In another kind of weird sequence, you can fight the King's guards as a sidequest, presumably meant to test their skill. It's good world-building, but because they disappear after you fight them it kinda feels like you're killing the new recruits. If a second NPC popped up all "OWw, gee, you won!" I think it'd feel a little better.

The hero speeds are slow, and early in the game you're pretty puny. Fortunately, you level really quickly and are one or two-shotting your opponents before the end of the demo so the speed itself isn't a huge issue. I don't think I found an inn till the last minute of gameplay, so any damage you take you're gonna have to heal via magic or potions. If I can lobby another complaint, it'd be that, especially in relation to the garden maze, the first (And only!) dungeon in the game.

Once you enter, you can only exit by going through the whole thing. The door you came in through no longer works, and there isn't a good story reason for that. I hadn't monkeyed around too much outside of town so I had plenty of HP and MP and was able to manage my health situation till I got outside. It's conceivable though, that a player could become trapped and unable to fight their way through. You can also exit the dungeon without beating the boss and the game doesn't seem to care. Beating the boss does give you access to a treasure chest... that contains a potion, the same as basically every other chest. Even a "dangerous part" of the basement, containing the King's most cherished treasures, but so dangerous that the king won't enter contains... a potion. For all the hype the guard gives, it oughta be a little more exciting than that, yeah?

There seems to be some kind of crafting system for magic and equipment, rather than straight up buying. It's still shop based, so you'll trade 2 steel for a sword, and then a sword + magic for a magic sword. Some of it seems pretty complicated and I never had the means to craft any spells. In fact, the dojo master gave me a spell for free and insisted I teach it to the main character before fighting some other rube... but my regular attack did 42 damage as opposed to the fire spell's 12. Don't be afraid to keep the main character a physical guy and let the lady take care of all the magic, dude. No law says everybody's gotta be able to do everything.

The story's a little heavy-handed and there are some typos if that bothers you, but it's an interesting start at least and I'm left wondering where it's going to go.
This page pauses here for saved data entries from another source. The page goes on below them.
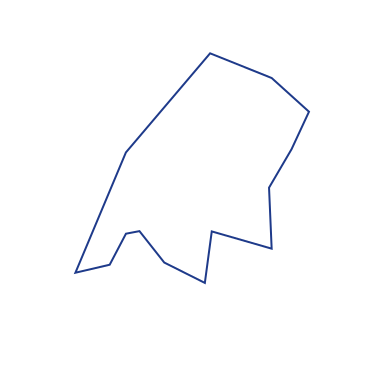 outline of Serravalle, rotated 320°
{"feature_id": "SMR-4886", "entity_name": "Serravalle", "entity_type": "state/province", "adm_level": 1, "iso_a3": "SMR", "parent_name": "San Marino", "parent_adm1": "", "projection": "orthographic", "projection_center": [12.461, 43.967], "detail": "fine", "context": "isolated", "style": "outline", "palette": "blue", "viewbox_px": 384, "rotation_deg": 320, "n_neighbors": 0, "source": "natural_earth", "source_scale": "10m", "svg_char_len": 342}
<svg xmlns="http://www.w3.org/2000/svg" viewBox="0 0 384 384"><g transform="rotate(320 192 192)"><path d="M295.0,97.4L326.3,155.9L333.2,205.7L295.8,223.2L253.8,238.2L216.6,286.6L181.8,234.9L143.4,269.9L125.4,228.2L126.6,188.2L114.6,181.5L82.2,194.8L50.8,178.9L166.8,119.2L295.0,97.4Z" fill="none" stroke="#1e3a8a" stroke-width="2"/></g></svg>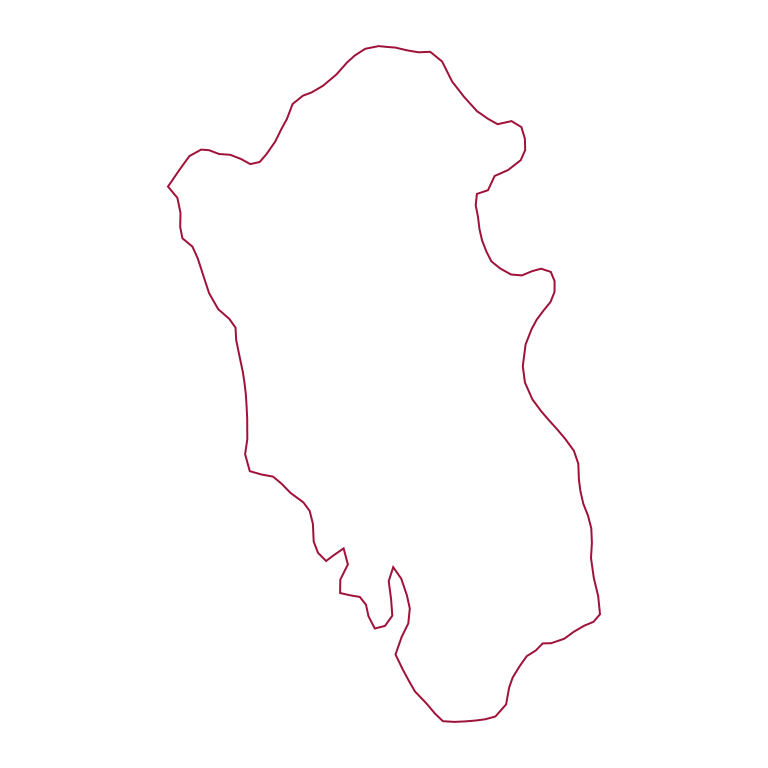 Mvita, Kenya
{"feature_id": "3690345B40484627971500", "entity_name": "Mvita", "entity_type": "district", "adm_level": 2, "iso_a3": "KEN", "parent_name": "Kenya", "parent_adm1": "", "projection": "equal_earth", "projection_center": [39.663, -4.052], "detail": "fine", "context": "isolated", "style": "outline", "palette": "rose", "viewbox_px": 768, "rotation_deg": 0, "n_neighbors": 0, "source": "geoboundaries", "source_scale": "gbopen_adm2", "svg_char_len": 1995}
<svg xmlns="http://www.w3.org/2000/svg" viewBox="0 0 768 768"><path d="M168.0,186.6L177.4,197.9L180.5,213.0L180.2,227.0L182.4,238.3L192.4,246.6L197.7,258.2L202.8,274.0L209.1,293.2L218.2,309.2L229.3,318.9L235.5,327.6L236.2,340.2L239.3,355.2L242.9,372.3L244.5,383.0L245.8,393.9L246.6,406.5L247.2,418.5L247.3,439.3L245.1,454.2L249.8,471.2L261.5,474.5L273.0,476.6L281.3,483.5L290.6,493.0L303.4,502.4L309.7,511.0L312.9,523.8L313.7,541.5L318.0,552.8L326.1,561.0L333.1,555.7L343.6,548.4L347.9,564.4L340.3,579.6L340.1,593.0L350.1,595.3L359.8,596.9L366.0,604.8L368.5,616.3L374.8,628.5L385.0,625.9L392.3,615.7L391.1,599.2L388.7,581.2L393.2,567.2L401.2,578.6L406.9,595.3L409.8,608.5L408.3,623.4L401.7,636.8L395.5,654.5L402.7,669.4L408.8,680.7L414.9,691.4L426.4,703.4L435.0,713.6L442.9,721.2L454.4,721.9L465.1,721.4L476.0,720.5L485.1,719.3L495.4,716.5L506.1,704.4L509.2,687.3L512.7,677.5L519.5,666.4L526.7,656.2L536.0,650.3L542.7,643.4L551.2,643.2L564.3,638.7L573.9,631.7L584.4,625.6L593.4,621.9L600.0,614.3L598.2,596.3L593.8,577.9L591.0,558.0L591.9,542.8L591.3,528.4L588.1,516.0L583.3,503.7L580.4,491.1L578.9,479.3L578.3,463.7L573.9,450.8L565.0,438.6L557.0,429.2L548.2,419.4L541.3,411.4L532.4,399.4L524.9,382.4L522.8,366.1L525.6,344.4L531.6,329.1L536.8,319.5L543.8,310.2L550.5,302.0L554.5,292.0L554.6,281.2L550.8,271.9L541.1,268.7L532.0,271.2L521.9,275.4L511.0,274.5L499.9,268.3L491.4,261.4L486.4,251.6L482.1,240.5L479.5,229.3L477.9,216.3L475.7,205.3L476.9,193.9L488.0,190.2L494.6,176.0L508.1,170.0L520.7,160.2L525.2,150.1L524.9,138.7L521.4,127.1L511.5,121.1L497.6,124.2L487.8,118.7L477.0,111.2L464.0,96.8L452.1,81.5L442.1,61.5L430.2,51.8L418.5,52.3L406.9,50.3L395.4,47.6L386.8,46.9L378.7,46.1L365.2,48.8L354.8,55.5L347.0,62.5L336.5,74.4L323.1,85.7L311.5,92.5L302.9,95.7L292.6,104.0L286.8,119.2L281.1,129.6L275.2,141.6L266.5,154.1L259.7,162.0L250.3,164.1L240.8,158.9L230.2,154.8L219.0,154.0L209.1,150.2L201.1,149.6L189.4,156.1L179.4,169.9L168.0,186.6Z" fill="none" stroke="#9f1239" stroke-width="2"/></svg>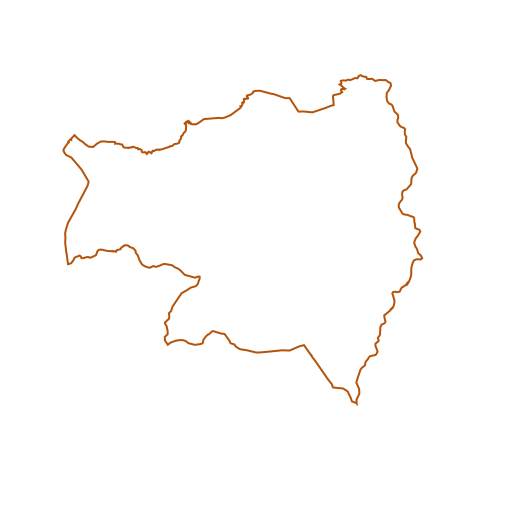 outline of Empat Lawang, Sumatera Selatan, Indonesia, rotated 252°
{"feature_id": "22746128B47089116764549", "entity_name": "Empat Lawang", "entity_type": "district", "adm_level": 2, "iso_a3": "IDN", "parent_name": "Indonesia", "parent_adm1": "Sumatera Selatan", "projection": "albers", "projection_center": [102.962, -3.717], "detail": "fine", "context": "isolated", "style": "outline", "palette": "amber", "viewbox_px": 512, "rotation_deg": 252, "n_neighbors": 0, "source": "geoboundaries", "source_scale": "gbopen_adm2", "svg_char_len": 6098}
<svg xmlns="http://www.w3.org/2000/svg" viewBox="0 0 512 512"><g transform="rotate(252 256 256)"><path d="M317.4,76.7L306.3,74.7L306.2,77.9L308.4,81.0L310.3,82.8L310.6,83.8L310.9,88.4L309.7,89.2L308.2,89.3L307.4,90.3L307.2,94.9L306.9,96.1L305.5,97.8L306.2,103.9L307.9,105.5L309.6,106.7L310.4,108.3L310.3,109.4L309.4,111.9L307.1,115.5L305.3,119.6L305.3,121.0L304.3,121.6L304.2,123.5L303.3,124.1L304.6,125.8L304.3,129.1L305.8,130.8L306.3,133.3L306.5,133.3L306.8,134.5L305.9,136.8L304.9,138.1L303.7,138.6L303.2,139.2L301.3,141.7L298.4,143.0L296.1,142.7L293.0,143.8L288.2,143.9L284.4,144.7L282.7,145.2L279.7,148.1L277.9,150.7L277.7,152.9L278.1,154.1L278.1,155.3L276.7,157.3L276.5,157.9L276.6,162.3L276.9,163.9L276.8,166.5L273.1,173.4L270.5,175.2L268.4,177.6L266.5,179.2L260.1,182.4L254.2,191.3L254.3,195.2L253.7,196.0L252.1,195.5L247.3,191.9L245.9,189.4L246.1,184.3L244.8,179.6L243.6,173.7L233.7,161.0L230.0,158.3L228.4,155.5L225.3,154.9L223.2,153.8L220.9,148.9L219.7,148.6L216.8,149.3L215.2,149.1L212.0,148.8L208.9,147.8L207.2,144.2L203.9,143.3L198.8,144.7L199.9,147.4L200.1,149.3L200.2,154.1L199.5,157.6L198.7,160.1L197.4,162.2L196.0,163.5L194.0,164.7L190.4,170.4L189.5,175.3L189.4,177.9L190.0,178.8L192.1,179.8L192.9,180.5L195.0,183.6L196.1,185.7L196.0,186.8L197.7,190.5L197.9,191.3L197.8,192.0L192.7,199.3L192.0,201.4L191.5,202.0L183.8,204.5L181.5,204.7L180.5,205.3L178.9,207.7L178.3,208.2L176.2,208.8L174.2,210.3L172.7,211.6L171.5,213.5L169.0,218.5L164.3,226.1L163.4,228.5L161.5,236.7L158.3,251.5L155.7,258.8L156.7,269.6L156.4,274.1L144.0,277.9L144.4,278.0L143.9,278.2L143.2,278.1L141.5,278.6L138.3,279.8L116.3,286.4L110.6,288.5L107.2,288.6L103.0,298.0L98.9,301.3L91.3,302.3L88.1,302.3L85.0,306.1L85.7,306.1L85.2,306.2L88.5,307.3L91.4,310.2L93.3,311.8L97.6,313.0L104.7,312.3L109.1,315.4L115.2,319.9L116.8,321.8L118.0,325.1L118.5,325.9L120.9,327.1L122.1,328.4L122.6,329.5L123.4,330.6L124.7,332.0L125.4,333.4L125.4,335.2L124.9,338.8L125.0,339.3L125.8,340.4L127.4,342.0L129.2,342.1L133.4,341.8L135.5,342.4L136.6,344.5L136.8,345.5L137.5,346.5L140.6,346.7L141.6,348.2L143.0,349.7L149.8,352.2L151.9,354.2L152.3,357.3L152.9,358.3L153.7,358.9L157.6,359.1L159.9,359.6L162.3,365.8L163.6,368.3L163.7,367.7L164.0,368.0L164.7,370.2L166.0,371.5L169.4,373.5L171.4,374.0L178.3,374.1L179.3,375.2L179.1,377.2L178.1,378.9L177.7,380.5L177.8,381.7L180.2,384.0L181.1,385.1L181.1,386.4L181.9,388.0L181.9,389.3L183.5,391.4L182.6,391.4L184.3,393.5L187.8,396.4L190.1,397.8L196.6,400.0L201.2,403.0L202.7,404.5L203.1,405.1L203.3,407.7L201.8,411.8L202.5,413.2L202.8,413.0L203.5,413.3L205.4,412.9L206.6,412.4L208.3,411.2L213.4,411.2L215.6,410.5L219.5,410.5L221.3,411.5L223.7,413.7L224.9,415.7L228.4,419.8L230.6,419.4L232.0,417.5L233.4,416.1L235.3,416.5L237.0,417.1L239.3,417.1L243.1,418.1L244.2,417.8L244.8,417.3L246.3,415.1L248.3,412.8L249.8,409.6L251.3,408.3L257.4,407.0L258.8,407.0L260.4,407.5L261.9,408.6L263.1,410.1L264.5,412.4L266.4,413.5L269.3,413.9L271.1,414.7L272.3,415.6L272.6,416.3L272.9,419.9L275.8,424.8L276.3,425.5L277.4,426.2L281.6,427.8L282.9,428.8L283.4,429.4L284.4,431.0L285.2,433.2L286.0,434.2L289.3,436.5L301.5,434.9L304.5,435.3L306.9,435.3L310.0,435.6L312.7,434.5L316.8,433.5L318.9,434.0L322.9,435.8L325.5,435.2L326.7,435.4L329.2,436.3L330.4,437.0L330.8,436.7L331.8,436.5L334.0,434.0L335.1,433.1L339.6,431.8L341.6,432.6L343.6,434.0L346.1,434.6L348.0,433.8L350.5,432.3L356.9,432.2L357.1,432.0L358.2,431.7L359.6,429.9L362.3,428.7L362.7,428.7L364.3,428.8L366.7,429.2L370.5,430.7L373.1,434.1L376.3,437.1L379.1,437.3L380.3,435.8L383.3,433.7L383.2,433.5L385.3,427.6L385.7,423.4L387.9,421.8L388.8,420.8L389.1,419.0L390.0,416.5L392.3,416.1L392.8,415.2L392.8,414.7L394.2,412.6L395.6,411.5L395.5,409.5L393.7,407.5L394.6,405.3L394.2,400.9L394.3,399.6L395.0,398.6L395.3,397.6L395.0,395.9L396.0,393.4L396.4,391.0L396.2,390.6L393.8,390.6L393.3,389.8L393.3,388.6L390.6,390.5L389.1,391.1L387.5,392.5L387.2,391.5L387.8,390.6L388.3,389.2L388.0,388.4L387.4,387.9L385.2,388.6L384.4,385.7L385.0,379.6L384.3,378.6L375.6,376.6L375.7,373.3L375.3,367.6L375.2,354.0L378.8,345.8L380.2,341.0L395.7,336.8L397.1,332.6L404.7,322.6L405.2,321.3L411.9,310.9L413.1,306.9L413.2,305.5L413.1,304.0L412.3,303.7L412.0,303.2L411.2,300.5L411.5,297.3L411.1,296.7L410.9,296.6L410.4,296.6L409.3,297.2L408.8,297.3L408.3,297.1L408.2,296.7L408.7,296.3L408.8,296.0L408.5,294.8L409.2,293.4L409.0,292.9L408.4,292.9L406.4,292.3L405.8,291.8L405.6,291.5L406.2,290.6L406.1,290.2L404.3,289.9L403.1,288.8L403.3,287.5L402.3,287.5L401.8,287.2L397.9,275.7L397.3,269.4L397.5,266.4L398.9,263.1L402.3,248.8L400.0,241.5L399.9,238.6L400.5,237.8L400.8,236.3L401.6,235.0L402.1,234.7L403.0,235.0L403.3,234.9L403.3,234.1L403.5,233.7L403.2,233.3L403.6,233.2L404.6,233.7L405.3,233.7L405.3,232.5L404.8,231.9L404.4,232.1L404.5,231.2L403.8,230.6L403.9,230.4L404.4,230.7L405.0,230.7L404.9,230.4L404.3,229.8L404.1,229.1L402.1,229.8L400.5,229.5L397.4,228.2L396.4,227.4L395.1,225.0L393.3,223.2L393.2,222.2L392.7,221.6L391.1,221.1L389.6,219.4L389.3,218.7L387.8,218.2L387.3,217.5L387.2,215.5L387.7,213.2L386.5,210.1L387.0,208.0L386.6,207.6L386.6,198.3L387.2,196.5L386.9,196.3L387.8,195.0L387.7,192.1L387.3,191.6L387.3,191.2L388.0,190.2L387.1,189.2L386.3,188.7L386.0,188.2L387.9,186.9L388.4,186.3L387.1,184.3L387.7,184.4L388.2,183.7L387.3,183.9L387.4,183.5L388.0,183.3L389.0,182.4L389.3,180.9L390.0,179.7L392.2,179.9L392.7,179.3L393.7,178.5L393.9,176.9L395.3,176.8L395.7,175.6L398.0,172.7L397.9,171.4L397.6,171.0L398.4,169.1L398.0,168.2L398.9,166.7L399.3,165.3L400.3,163.7L403.4,163.1L404.1,161.6L405.0,160.5L405.8,158.4L406.5,157.3L406.4,156.7L408.0,157.0L408.5,156.1L410.6,149.6L411.3,148.6L412.8,144.1L412.0,139.6L410.0,134.7L411.8,130.6L415.6,127.8L418.1,126.5L420.4,124.4L423.4,122.5L427.0,120.8L424.7,116.5L423.7,116.2L424.3,115.7L423.0,113.2L423.0,112.8L422.9,113.0L422.8,112.8L421.9,113.1L421.5,111.9L417.7,106.9L415.9,105.4L413.5,105.7L410.8,106.6L406.7,110.8L392.1,116.8L379.0,119.7L377.8,119.5L374.6,117.3L361.1,103.4L356.0,98.7L345.6,87.4L339.6,83.2L336.3,81.4L332.9,80.6L327.1,78.5L317.6,76.6L317.9,76.2L317.4,76.7Z" fill="none" stroke="#b45309" stroke-width="2"/></g></svg>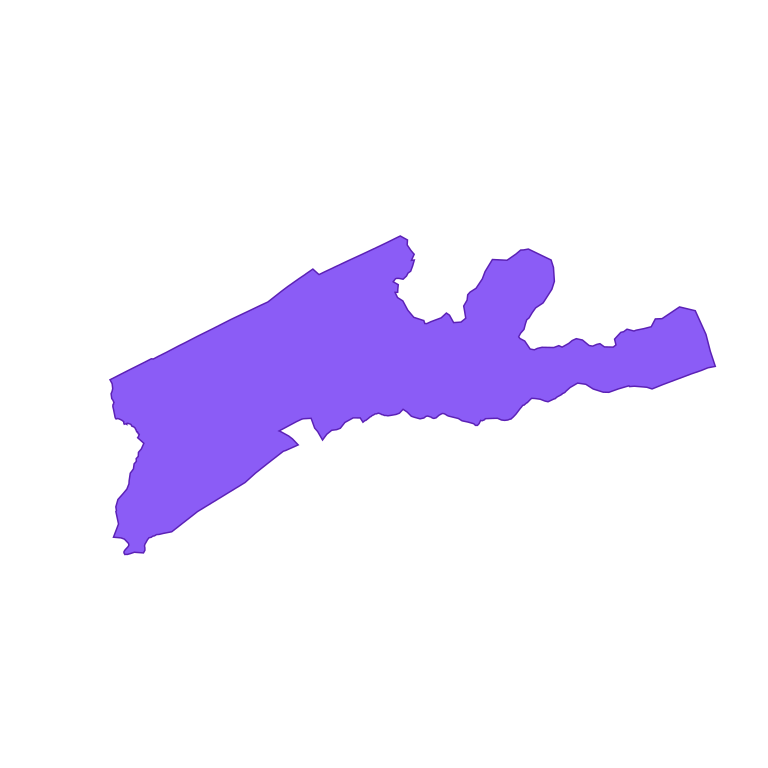 Epe, Lagos, Nigeria, rotated 333°
{"feature_id": "59680162B97817900806996", "entity_name": "Epe", "entity_type": "district", "adm_level": 2, "iso_a3": "NGA", "parent_name": "Nigeria", "parent_adm1": "Lagos", "projection": "mercator", "projection_center": [3.96, 6.53], "detail": "fine", "context": "isolated", "style": "filled", "palette": "violet", "viewbox_px": 768, "rotation_deg": 333, "n_neighbors": 0, "source": "geoboundaries", "source_scale": "gbopen_adm2", "svg_char_len": 4738}
<svg xmlns="http://www.w3.org/2000/svg" viewBox="0 0 768 768"><g transform="rotate(333 384 384)"><path d="M460.5,259.4L450.7,259.3L442.5,259.1L429.6,258.7L423.4,258.5L408.5,257.9L392.3,257.4L390.6,257.4L385.3,257.2L381.5,257.1L375.8,257.0L375.2,255.6L372.8,249.3L363.9,250.5L363.7,250.6L356.2,251.5L342.3,253.5L334.9,254.8L319.3,257.9L317.7,258.2L310.2,257.9L306.3,257.8L297.7,257.6L280.7,257.1L276.6,257.0L256.6,257.0L247.7,256.9L239.3,256.8L225.0,256.9L219.0,256.8L204.2,257.0L195.9,256.9L189.8,257.0L188.1,255.9L187.4,255.9L176.0,255.9L163.0,255.8L141.8,255.8L141.9,260.3L140.2,264.9L138.5,267.0L136.4,268.8L134.8,273.4L135.1,275.0L135.0,277.9L134.3,278.3L134.0,279.1L133.0,279.5L132.1,281.2L131.4,284.1L129.3,291.5L129.2,292.5L129.4,293.5L130.9,293.8L132.1,294.8L133.9,297.2L135.0,299.4L134.4,300.6L134.3,301.9L135.2,301.9L135.6,302.2L135.8,302.4L136.5,303.3L136.9,302.4L137.7,302.6L138.2,303.0L139.2,304.0L139.9,304.7L140.2,305.2L140.2,305.6L140.2,306.1L140.1,306.9L141.1,308.1L141.4,308.2L141.7,308.9L142.1,310.0L142.3,310.4L142.3,310.7L142.2,311.0L142.1,311.4L142.2,311.7L142.3,312.2L142.1,312.7L142.1,313.3L142.1,313.6L142.0,313.9L142.0,314.3L142.3,314.3L142.6,314.6L142.7,315.1L142.5,315.5L142.6,315.8L142.4,316.7L143.1,317.7L141.4,319.3L140.1,320.0L143.1,327.8L138.3,331.7L134.2,333.4L132.2,336.9L129.3,338.0L128.2,340.5L125.1,341.7L122.2,345.9L117.4,348.3L113.0,354.5L111.4,357.2L107.2,360.9L101.6,363.3L94.5,366.1L89.3,371.7L88.1,375.3L87.2,375.9L83.9,388.2L73.4,397.7L79.8,401.7L82.3,404.4L83.9,409.8L83.9,410.5L83.5,411.7L82.4,412.6L80.9,413.2L78.1,414.2L76.4,415.2L75.8,416.0L75.6,416.9L75.7,417.9L75.7,418.3L76.7,418.6L77.8,419.3L80.6,419.9L85.3,420.6L86.5,421.4L93.0,425.3L95.5,423.6L96.6,421.3L97.1,419.5L98.4,418.1L100.0,417.1L102.5,415.4L104.8,414.3L107.0,414.9L108.8,414.6L110.7,415.1L113.0,414.9L114.1,415.4L115.3,415.9L119.8,417.0L127.8,419.3L160.0,413.0L215.5,408.7L228.8,405.1L243.6,402.1L263.8,398.2L266.1,398.6L279.9,399.3L277.5,391.3L275.5,387.1L270.6,379.9L269.2,378.2L289.0,377.8L294.9,378.0L296.5,378.4L303.5,381.5L302.2,391.8L303.3,396.2L303.8,406.0L310.2,402.8L316.4,401.5L321.2,403.2L325.0,403.6L331.7,400.5L341.2,400.2L347.4,403.4L347.9,408.5L350.4,407.9L351.2,408.2L354.7,407.5L356.6,407.0L357.6,407.1L359.0,406.7L360.9,406.8L362.5,406.6L363.8,407.2L365.1,407.3L366.1,407.6L366.5,408.2L367.2,408.8L368.2,410.3L369.4,411.2L370.0,412.2L371.6,413.0L373.0,414.1L376.0,415.1L380.9,416.6L384.5,417.0L389.5,415.2L391.9,419.5L393.7,425.1L395.8,427.3L400.3,431.4L404.1,432.4L406.7,431.9L408.4,432.4L410.9,434.9L411.6,436.2L412.8,437.3L415.1,437.8L418.8,436.8L422.5,436.7L424.2,437.8L425.7,440.1L426.0,440.8L427.2,442.1L434.6,448.5L436.8,452.2L441.6,456.1L445.9,460.1L446.7,462.4L448.5,463.3L450.7,462.5L453.6,460.3L454.7,461.3L457.4,461.5L458.5,460.9L465.9,464.3L469.6,466.1L472.3,469.4L475.0,471.2L478.0,472.3L480.3,472.5L481.1,472.9L481.7,472.7L484.1,472.1L487.8,470.8L494.6,467.5L495.7,467.1L497.3,466.3L498.3,466.0L499.2,466.4L502.7,465.5L503.1,465.7L507.4,464.2L509.1,463.8L511.8,465.4L512.7,466.0L516.3,468.5L519.6,472.2L522.1,474.3L528.8,474.5L529.5,474.8L532.6,474.1L534.7,474.1L537.8,474.0L538.5,473.5L540.0,473.7L541.5,473.6L542.7,473.1L548.2,471.6L556.9,471.1L563.7,475.9L565.4,478.8L568.1,483.4L575.6,490.8L580.6,493.5L590.8,494.8L601.4,496.8L601.6,497.8L606.0,499.6L616.7,506.2L620.6,510.1L632.1,511.1L662.3,514.5L672.8,516.0L679.9,516.6L687.2,518.7L689.6,503.0L693.4,486.0L694.6,460.0L682.3,449.5L661.4,452.0L655.3,449.2L648.1,454.3L640.5,452.6L633.0,450.5L630.8,450.3L625.4,445.5L621.8,446.1L621.3,446.2L618.4,445.5L609.8,448.7L608.4,454.5L605.0,455.2L597.2,451.0L594.7,446.1L591.6,445.3L587.1,445.0L584.2,442.8L580.8,434.9L575.9,430.9L571.4,430.7L567.1,431.7L559.4,432.0L557.2,429.2L551.9,428.6L541.4,423.0L536.8,421.9L533.5,421.8L530.1,419.2L528.9,409.6L526.8,406.6L525.8,405.2L525.4,403.1L528.7,400.8L533.5,398.9L537.3,394.6L540.3,391.6L543.2,391.0L548.5,387.7L553.7,385.0L562.5,384.0L564.3,383.0L576.6,375.8L582.4,369.9L587.9,357.1L589.2,349.4L585.0,343.9L575.2,331.0L573.9,329.3L569.2,327.9L566.6,326.7L560.6,328.1L549.8,329.6L537.1,322.3L525.1,329.7L519.3,335.0L509.5,340.5L502.4,341.2L499.1,342.5L496.1,347.0L490.4,350.7L489.1,355.0L488.4,357.2L486.7,362.5L480.7,363.8L473.9,360.9L473.6,352.4L471.8,349.1L465.0,351.0L454.2,349.8L449.5,349.6L447.8,348.6L448.3,345.5L447.8,345.1L442.4,339.7L440.8,338.1L438.7,329.0L438.5,318.5L435.3,313.1L435.4,308.8L435.5,307.4L437.8,308.5L439.4,305.7L441.8,302.0L438.6,297.1L442.1,295.4L443.4,295.7L445.3,296.7L448.6,299.3L453.1,298.0L455.7,296.1L459.0,295.6L463.0,291.9L467.3,287.3L464.6,286.3L468.8,282.9L469.8,282.1L469.4,280.6L468.6,277.1L467.8,270.6L470.3,266.3L465.7,259.5L460.5,259.4Z" fill="#8b5cf6" stroke="#5b21b6" stroke-width="1.5"/></g></svg>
It's unusual to have a game where the protagonist is the one encouraging a peaceful solution with the monster of the week, and he seems at odds with the rest of humanity. Surely that's going to lead to some drama. It's a fine rookie effort, rough in spots, but the kind of thing that should polish itself out as it goes. The demo is shortish, so if you're feeling like a quick OHR RPG this wouldn't be a bad decision. Just don't expect too much.